▶ _Exercise aim_
Could you give back the whole listing exactly as written?

▶ _Exercise data_
____

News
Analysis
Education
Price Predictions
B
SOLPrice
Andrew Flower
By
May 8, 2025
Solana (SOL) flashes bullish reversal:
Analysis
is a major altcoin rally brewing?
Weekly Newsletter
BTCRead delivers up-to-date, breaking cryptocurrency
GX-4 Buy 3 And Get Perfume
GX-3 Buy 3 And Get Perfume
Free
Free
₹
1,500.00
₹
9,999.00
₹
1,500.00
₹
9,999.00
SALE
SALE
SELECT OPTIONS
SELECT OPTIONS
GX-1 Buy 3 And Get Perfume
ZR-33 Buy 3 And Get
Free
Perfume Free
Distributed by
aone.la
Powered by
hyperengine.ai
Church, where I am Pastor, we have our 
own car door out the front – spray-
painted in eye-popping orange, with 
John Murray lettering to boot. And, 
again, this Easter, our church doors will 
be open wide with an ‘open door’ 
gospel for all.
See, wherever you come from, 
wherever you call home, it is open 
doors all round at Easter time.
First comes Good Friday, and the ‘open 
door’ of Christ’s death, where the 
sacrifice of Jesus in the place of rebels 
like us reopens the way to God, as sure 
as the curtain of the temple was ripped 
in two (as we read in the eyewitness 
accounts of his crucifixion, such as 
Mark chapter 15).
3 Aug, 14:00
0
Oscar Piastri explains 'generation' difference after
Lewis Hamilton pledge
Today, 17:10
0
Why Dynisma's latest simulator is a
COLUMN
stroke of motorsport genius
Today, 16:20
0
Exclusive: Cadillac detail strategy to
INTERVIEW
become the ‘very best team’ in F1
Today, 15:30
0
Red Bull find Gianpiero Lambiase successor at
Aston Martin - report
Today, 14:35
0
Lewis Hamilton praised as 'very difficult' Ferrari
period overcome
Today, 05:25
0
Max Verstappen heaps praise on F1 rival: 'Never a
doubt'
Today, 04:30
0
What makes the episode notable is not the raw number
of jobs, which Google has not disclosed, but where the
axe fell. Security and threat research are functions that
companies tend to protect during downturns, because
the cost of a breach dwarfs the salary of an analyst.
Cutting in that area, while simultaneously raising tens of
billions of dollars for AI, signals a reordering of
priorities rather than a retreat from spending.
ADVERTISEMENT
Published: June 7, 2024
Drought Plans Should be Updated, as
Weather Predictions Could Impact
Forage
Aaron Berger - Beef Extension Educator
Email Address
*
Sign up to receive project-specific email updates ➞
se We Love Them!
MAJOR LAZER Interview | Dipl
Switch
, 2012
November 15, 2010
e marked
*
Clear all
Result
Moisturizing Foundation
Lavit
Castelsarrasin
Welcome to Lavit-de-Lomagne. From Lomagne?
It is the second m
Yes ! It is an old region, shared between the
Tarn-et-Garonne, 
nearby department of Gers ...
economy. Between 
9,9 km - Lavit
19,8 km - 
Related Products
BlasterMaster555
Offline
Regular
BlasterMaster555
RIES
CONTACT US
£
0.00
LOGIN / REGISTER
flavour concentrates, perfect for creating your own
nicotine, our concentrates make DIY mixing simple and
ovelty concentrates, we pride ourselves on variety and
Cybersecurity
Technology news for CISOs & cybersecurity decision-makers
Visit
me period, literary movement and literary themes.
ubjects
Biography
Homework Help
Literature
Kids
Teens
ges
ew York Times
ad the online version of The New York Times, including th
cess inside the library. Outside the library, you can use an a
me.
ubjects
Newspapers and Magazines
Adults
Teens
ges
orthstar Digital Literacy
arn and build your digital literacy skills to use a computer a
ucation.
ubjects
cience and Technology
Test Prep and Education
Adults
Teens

____

▶ _Exercise result_
News
Analysis
Education
Price Predictions
B
SOLPrice
Andrew Flower
By
May 8, 2025
Solana (SOL) flashes bullish reversal:
Analysis
is a major altcoin rally brewing?
Weekly Newsletter
BTCRead delivers up-to-date, breaking cryptocurrency
GX-4 Buy 3 And Get Perfume
GX-3 Buy 3 And Get Perfume
Free
Free
₹
1,500.00
₹
9,999.00
₹
1,500.00
₹
9,999.00
SALE
SALE
SELECT OPTIONS
SELECT OPTIONS
GX-1 Buy 3 And Get Perfume
ZR-33 Buy 3 And Get
Free
Perfume Free
Distributed by
aone.la
Powered by
hyperengine.ai
Church, where I am Pastor, we have our 
own car door out the front – spray-
painted in eye-popping orange, with 
John Murray lettering to boot. And, 
again, this Easter, our church doors will 
be open wide with an ‘open door’ 
gospel for all.
See, wherever you come from, 
wherever you call home, it is open 
doors all round at Easter time.
First comes Good Friday, and the ‘open 
door’ of Christ’s death, where the 
sacrifice of Jesus in the place of rebels 
like us reopens the way to God, as sure 
as the curtain of the temple was ripped 
in two (as we read in the eyewitness 
accounts of his crucifixion, such as 
Mark chapter 15).
3 Aug, 14:00
0
Oscar Piastri explains 'generation' difference after
Lewis Hamilton pledge
Today, 17:10
0
Why Dynisma's latest simulator is a
COLUMN
stroke of motorsport genius
Today, 16:20
0
Exclusive: Cadillac detail strategy to
INTERVIEW
become the ‘very best team’ in F1
Today, 15:30
0
Red Bull find Gianpiero Lambiase successor at
Aston Martin - report
Today, 14:35
0
Lewis Hamilton praised as 'very difficult' Ferrari
period overcome
Today, 05:25
0
Max Verstappen heaps praise on F1 rival: 'Never a
doubt'
Today, 04:30
0
What makes the episode notable is not the raw number
of jobs, which Google has not disclosed, but where the
axe fell. Security and threat research are functions that
companies tend to protect during downturns, because
the cost of a breach dwarfs the salary of an analyst.
Cutting in that area, while simultaneously raising tens of
billions of dollars for AI, signals a reordering of
priorities rather than a retreat from spending.
ADVERTISEMENT
Published: June 7, 2024
Drought Plans Should be Updated, as
Weather Predictions Could Impact
Forage
Aaron Berger - Beef Extension Educator
Email Address
*
Sign up to receive project-specific email updates ➞
se We Love Them!
MAJOR LAZER Interview | Dipl
Switch
, 2012
November 15, 2010
e marked
*
Clear all
Result
Moisturizing Foundation
Lavit
Castelsarrasin
Welcome to Lavit-de-Lomagne. From Lomagne?
It is the second m
Yes ! It is an old region, shared between the
Tarn-et-Garonne, 
nearby department of Gers ...
economy. Between 
9,9 km - Lavit
19,8 km - 
Related Products
BlasterMaster555
Offline
Regular
BlasterMaster555
RIES
CONTACT US
£
0.00
LOGIN / REGISTER
flavour concentrates, perfect for creating your own
nicotine, our concentrates make DIY mixing simple and
ovelty concentrates, we pride ourselves on variety and
Cybersecurity
Technology news for CISOs & cybersecurity decision-makers
Visit
me period, literary movement and literary themes.
ubjects
Biography
Homework Help
Literature
Kids
Teens
ges
ew York Times
ad the online version of The New York Times, including th
cess inside the library. Outside the library, you can use an a
me.
ubjects
Newspapers and Magazines
Adults
Teens
ges
orthstar Digital Literacy
arn and build your digital literacy skills to use a computer a
ucation.
ubjects
cience and Technology
Test Prep and Education
Adults
Teens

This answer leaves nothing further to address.